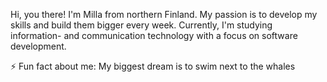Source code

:Hi, you there!
I'm Milla from northern Finland. My passion is to develop my skills and build them bigger every week. 
Currently, I'm studying information- and communication technology with a focus on software development.

⚡ Fun fact about me: My biggest dream is to swim next to the whales

<!--
**Evelineaa/Evelineaa** is a ✨ _special_ ✨ repository because its `README.md` (this file) appears on your GitHub profile.

Here are some ideas to get you started:

- 🔭 I’m currently working on ...
- 🌱 I’m currently learning ...
- 👯 I’m looking to collaborate on ...
- 🤔 I’m looking for help with ...
- 💬 Ask me about ...
- 📫 How to reach me: ...
- 😄 Pronouns: ...
- ⚡ Fun fact: ...
-->
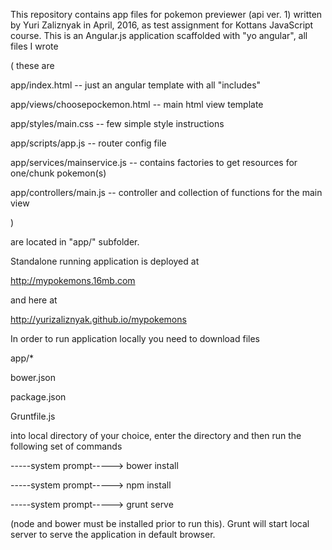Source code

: This repository contains app files for pokemon previewer (api ver. 1) written by Yuri Zaliznyak in April, 2016, as test assignment for Kottans JavaScript course. This is an Angular.js application scaffolded with "yo angular", all files I wrote

( these are

app/index.html -- just an angular template with all "includes"

app/views/choosepockemon.html -- main html view template

app/styles/main.css -- few simple style instructions

app/scripts/app.js -- router config file

app/services/mainservice.js -- contains factories to get resources for one/chunk pokemon(s)

app/controllers/main.js -- controller and collection of functions for the main view

)

are located in "app/" subfolder.

Standalone running application is deployed at

http://mypokemons.16mb.com

and here at

http://yurizaliznyak.github.io/mypokemons

In order to run application locally you need to download files

app/*

bower.json

package.json

Gruntfile.js

into local directory of your choice, enter the directory and then run the following set of commands

-----system prompt-----> bower install

-----system prompt-----> npm install

-----system prompt-----> grunt serve

(node and bower must be installed prior to run this). Grunt will start local server to serve the application in default browser.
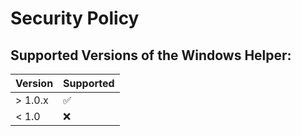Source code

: # Security Policy

## Supported Versions of the Windows Helper:

| Version | Supported          |
| ------- | ------------------ |
| > 1.0.x   | :white_check_mark: |
| < 1.0   | :x:                |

PROMPT →
Give every line of the material above as a JSON list of strings, one string per line, leaving out blank lines and the pictures.

RESULT OF THE EXERCISE →
[
  "Source code",
  ":Hi, you there!",
  "I'm Milla from northern Finland. My passion is to develop my skills and build them bigger every week. ",
  "Currently, I'm studying information- and communication technology with a focus on software development.",
  "⚡ Fun fact about me: My biggest dream is to swim next to the whales",
  "<!--",
  "**Evelineaa/Evelineaa** is a ✨ _special_ ✨ repository because its `README.md` (this file) appears on your GitHub profile.",
  "Here are some ideas to get you started:",
  "- 🔭 I’m currently working on ...",
  "- 🌱 I’m currently learning ...",
  "- 👯 I’m looking to collaborate on ...",
  "- 🤔 I’m looking for help with ...",
  "- 💬 Ask me about ...",
  "- 📫 How to reach me: ...",
  "- 😄 Pronouns: ...",
  "- ⚡ Fun fact: ...",
  "-->",
  "Source code",
  ": This repository contains app files for pokemon previewer (api ver. 1) written by Yuri Zaliznyak in April, 2016, as test assignment for Kottans JavaScript course. This is an Angular.js application scaffolded with \"yo angular\", all files I wrote",
  "( these are",
  "app/index.html -- just an angular template with all \"includes\"",
  "app/views/choosepockemon.html -- main html view template",
  "app/styles/main.css -- few simple style instructions",
  "app/scripts/app.js -- router config file",
  "app/services/mainservice.js -- contains factories to get resources for one/chunk pokemon(s)",
  "app/controllers/main.js -- controller and collection of functions for the main view",
  ")",
  "are located in \"app/\" subfolder.",
  "Standalone running application is deployed at",
  "http://mypokemons.16mb.com",
  "and here at",
  "http://yurizaliznyak.github.io/mypokemons",
  "In order to run application locally you need to download files",
  "app/*",
  "bower.json",
  "package.json",
  "Gruntfile.js",
  "into local directory of your choice, enter the directory and then run the following set of commands",
  "-----system prompt-----> bower install",
  "-----system prompt-----> npm install",
  "-----system prompt-----> grunt serve",
  "(node and bower must be installed prior to run this). Grunt will start local server to serve the application in default browser.",
  "Source code",
  ": # Security Policy",
  "## Supported Versions of the Windows Helper:",
  "| Version | Supported          |",
  "| ------- | ------------------ |",
  "| > 1.0.x   | :white_check_mark: |",
  "| < 1.0   | :x:                |"
]